On July 22nd, Guido, the father of Python, published his first blog post “PEG Parser” on Medium. In this article, Guido says he is considering using PEG Parser instead of the existing class LL(1) parsing (named pgen) to refactor the Python interpreter. The reason is that the current pgen limits the freedom of Python grammar, making some grammars difficult to implement, and also makes the current grammar tree not clean enough, which affects the grammar tree’s ideology to a certain extent, and does not best reflect the designer’s intention.

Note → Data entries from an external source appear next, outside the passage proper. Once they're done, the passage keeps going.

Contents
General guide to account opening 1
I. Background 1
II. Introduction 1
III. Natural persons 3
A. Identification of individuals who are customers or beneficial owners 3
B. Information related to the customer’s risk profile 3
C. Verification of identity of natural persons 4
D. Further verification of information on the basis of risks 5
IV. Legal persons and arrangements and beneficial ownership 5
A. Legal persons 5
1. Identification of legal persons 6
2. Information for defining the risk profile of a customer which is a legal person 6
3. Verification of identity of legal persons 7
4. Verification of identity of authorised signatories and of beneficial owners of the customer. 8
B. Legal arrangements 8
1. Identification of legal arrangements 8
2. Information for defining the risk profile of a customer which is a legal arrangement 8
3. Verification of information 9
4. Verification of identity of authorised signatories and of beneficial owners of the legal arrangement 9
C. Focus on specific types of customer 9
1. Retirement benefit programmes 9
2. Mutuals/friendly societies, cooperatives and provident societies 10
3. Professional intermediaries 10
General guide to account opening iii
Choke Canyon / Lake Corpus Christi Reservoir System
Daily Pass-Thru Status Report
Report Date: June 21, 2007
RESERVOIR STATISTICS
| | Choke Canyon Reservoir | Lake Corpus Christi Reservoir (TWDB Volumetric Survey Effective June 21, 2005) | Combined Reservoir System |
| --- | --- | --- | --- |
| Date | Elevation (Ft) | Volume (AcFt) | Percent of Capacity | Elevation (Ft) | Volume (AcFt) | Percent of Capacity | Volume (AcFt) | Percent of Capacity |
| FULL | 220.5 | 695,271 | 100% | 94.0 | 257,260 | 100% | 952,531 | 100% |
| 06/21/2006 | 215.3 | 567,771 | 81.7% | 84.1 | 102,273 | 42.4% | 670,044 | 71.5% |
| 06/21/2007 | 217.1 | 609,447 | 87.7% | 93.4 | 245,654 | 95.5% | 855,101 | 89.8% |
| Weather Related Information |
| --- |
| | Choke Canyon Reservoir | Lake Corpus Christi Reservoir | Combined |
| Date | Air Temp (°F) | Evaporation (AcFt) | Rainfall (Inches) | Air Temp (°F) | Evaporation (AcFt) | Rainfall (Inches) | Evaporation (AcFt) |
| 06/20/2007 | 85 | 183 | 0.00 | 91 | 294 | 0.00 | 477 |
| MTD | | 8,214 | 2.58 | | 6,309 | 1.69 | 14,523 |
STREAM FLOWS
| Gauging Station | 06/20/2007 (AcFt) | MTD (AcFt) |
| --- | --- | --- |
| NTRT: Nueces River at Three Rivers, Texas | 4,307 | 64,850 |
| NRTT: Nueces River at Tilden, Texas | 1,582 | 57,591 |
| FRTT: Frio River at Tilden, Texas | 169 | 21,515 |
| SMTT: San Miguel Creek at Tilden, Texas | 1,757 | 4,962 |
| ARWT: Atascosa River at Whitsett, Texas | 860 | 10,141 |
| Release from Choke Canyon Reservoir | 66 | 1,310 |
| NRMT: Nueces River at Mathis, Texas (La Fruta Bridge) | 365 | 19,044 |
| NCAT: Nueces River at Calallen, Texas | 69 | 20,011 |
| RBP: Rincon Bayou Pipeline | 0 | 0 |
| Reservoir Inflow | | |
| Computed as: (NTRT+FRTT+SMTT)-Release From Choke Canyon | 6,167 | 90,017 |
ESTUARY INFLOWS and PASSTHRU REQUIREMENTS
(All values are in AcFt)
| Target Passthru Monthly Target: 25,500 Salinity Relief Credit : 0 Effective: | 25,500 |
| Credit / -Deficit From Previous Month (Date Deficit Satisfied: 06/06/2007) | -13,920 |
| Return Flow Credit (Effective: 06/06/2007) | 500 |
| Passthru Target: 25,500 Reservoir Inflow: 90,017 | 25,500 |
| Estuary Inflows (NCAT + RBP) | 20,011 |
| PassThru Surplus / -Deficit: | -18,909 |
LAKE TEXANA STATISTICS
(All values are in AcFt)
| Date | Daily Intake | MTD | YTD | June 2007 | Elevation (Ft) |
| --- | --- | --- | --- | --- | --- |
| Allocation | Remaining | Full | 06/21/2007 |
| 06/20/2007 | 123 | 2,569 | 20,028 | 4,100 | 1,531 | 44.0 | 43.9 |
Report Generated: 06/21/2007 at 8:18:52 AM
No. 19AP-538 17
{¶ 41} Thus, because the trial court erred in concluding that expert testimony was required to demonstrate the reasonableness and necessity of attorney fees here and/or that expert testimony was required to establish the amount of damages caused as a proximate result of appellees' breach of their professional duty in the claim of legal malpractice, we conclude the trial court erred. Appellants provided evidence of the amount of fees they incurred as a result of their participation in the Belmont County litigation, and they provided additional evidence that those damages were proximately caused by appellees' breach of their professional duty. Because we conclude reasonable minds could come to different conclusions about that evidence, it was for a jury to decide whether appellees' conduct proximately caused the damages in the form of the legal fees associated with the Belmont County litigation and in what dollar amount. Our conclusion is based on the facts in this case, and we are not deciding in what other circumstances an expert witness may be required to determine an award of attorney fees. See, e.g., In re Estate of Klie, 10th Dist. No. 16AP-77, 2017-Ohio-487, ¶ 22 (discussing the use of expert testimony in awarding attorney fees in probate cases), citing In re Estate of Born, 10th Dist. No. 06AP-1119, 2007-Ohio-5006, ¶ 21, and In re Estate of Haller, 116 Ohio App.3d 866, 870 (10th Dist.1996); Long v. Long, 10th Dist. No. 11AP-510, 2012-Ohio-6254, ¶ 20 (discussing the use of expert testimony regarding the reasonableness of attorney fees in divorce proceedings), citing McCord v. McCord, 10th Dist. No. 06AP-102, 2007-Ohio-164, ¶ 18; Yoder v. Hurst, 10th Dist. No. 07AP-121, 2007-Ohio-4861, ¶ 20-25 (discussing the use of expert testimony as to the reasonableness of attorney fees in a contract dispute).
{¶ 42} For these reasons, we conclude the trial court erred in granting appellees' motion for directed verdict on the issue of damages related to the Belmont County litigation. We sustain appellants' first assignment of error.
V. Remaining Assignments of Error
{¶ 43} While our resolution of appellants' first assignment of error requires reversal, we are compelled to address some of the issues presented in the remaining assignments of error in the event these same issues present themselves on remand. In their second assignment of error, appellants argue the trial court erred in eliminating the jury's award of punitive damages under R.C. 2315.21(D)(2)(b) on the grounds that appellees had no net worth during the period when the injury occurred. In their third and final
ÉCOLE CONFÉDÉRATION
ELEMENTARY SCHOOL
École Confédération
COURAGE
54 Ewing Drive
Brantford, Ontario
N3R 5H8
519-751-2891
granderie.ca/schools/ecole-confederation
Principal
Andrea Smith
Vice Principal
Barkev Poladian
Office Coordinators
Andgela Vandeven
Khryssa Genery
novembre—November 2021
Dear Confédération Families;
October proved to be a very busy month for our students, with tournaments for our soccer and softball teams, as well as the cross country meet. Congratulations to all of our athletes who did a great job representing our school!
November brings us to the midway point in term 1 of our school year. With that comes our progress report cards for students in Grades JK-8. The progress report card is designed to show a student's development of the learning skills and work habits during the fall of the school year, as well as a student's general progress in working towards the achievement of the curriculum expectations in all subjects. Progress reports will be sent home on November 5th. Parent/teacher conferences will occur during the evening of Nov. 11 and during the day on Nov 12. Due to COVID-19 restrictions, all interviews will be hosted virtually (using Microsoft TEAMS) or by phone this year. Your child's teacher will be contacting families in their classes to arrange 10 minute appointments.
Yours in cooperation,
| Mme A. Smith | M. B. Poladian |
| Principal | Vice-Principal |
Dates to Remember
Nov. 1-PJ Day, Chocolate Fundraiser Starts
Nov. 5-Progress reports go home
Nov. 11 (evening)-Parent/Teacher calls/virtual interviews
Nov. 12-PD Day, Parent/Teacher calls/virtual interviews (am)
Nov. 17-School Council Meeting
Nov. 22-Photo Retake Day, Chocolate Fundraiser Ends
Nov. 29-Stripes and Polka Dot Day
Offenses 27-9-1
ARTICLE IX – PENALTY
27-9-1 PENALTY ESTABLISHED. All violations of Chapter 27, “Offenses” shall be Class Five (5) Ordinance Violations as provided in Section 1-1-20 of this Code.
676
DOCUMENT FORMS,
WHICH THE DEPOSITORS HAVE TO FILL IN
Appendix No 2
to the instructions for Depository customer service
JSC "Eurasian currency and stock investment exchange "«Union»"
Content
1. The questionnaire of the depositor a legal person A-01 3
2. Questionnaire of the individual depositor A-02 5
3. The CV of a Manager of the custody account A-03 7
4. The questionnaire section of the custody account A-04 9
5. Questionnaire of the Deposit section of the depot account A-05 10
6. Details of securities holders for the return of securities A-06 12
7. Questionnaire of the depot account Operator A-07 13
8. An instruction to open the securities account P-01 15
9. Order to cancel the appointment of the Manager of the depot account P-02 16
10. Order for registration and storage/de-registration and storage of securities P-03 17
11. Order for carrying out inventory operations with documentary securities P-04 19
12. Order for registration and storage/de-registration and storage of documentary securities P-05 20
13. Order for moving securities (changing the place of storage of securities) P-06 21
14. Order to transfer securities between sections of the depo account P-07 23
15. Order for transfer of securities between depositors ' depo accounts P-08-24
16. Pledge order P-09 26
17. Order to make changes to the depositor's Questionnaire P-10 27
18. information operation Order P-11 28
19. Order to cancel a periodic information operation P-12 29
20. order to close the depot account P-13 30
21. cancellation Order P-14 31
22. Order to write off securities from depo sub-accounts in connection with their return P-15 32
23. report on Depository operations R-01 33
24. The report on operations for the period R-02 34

What is the difference between PEG Parser and the existing LL(1) Parser? It can be as simple to understand that the PEG syntax interpreter will load all the code at once when parsing the syntax, so the interpreter can judge the semantics of the grammar according to the symbols at any position. The current LL(1) Parse parsing grammar only detects a symbol forward to guess the semantics, which leads to the ambiguous expression of some grammars, which limits the grammar definition of the Python language. Of course, loading all the code at once means that PEG Parser needs more memory to run.
Guido said that:
“My idea now, putting these things together, is to see if we can create a new parser for CPython that uses PEG and packrat parsing to construct the AST directly during parsing, thereby skipping the intermediate parse tree construction, possibly saving memory despite using an infinite lookahead buffer. I’m not there yet, but I have a prototype that can compile a subset of Python into an AST at about the same speed as CPython’s current parser. It uses more memory, however, and I expect that extending the subset to the full language will slow down the PEG parser. But I also haven’t done anything to optimize it, so I am hopeful.”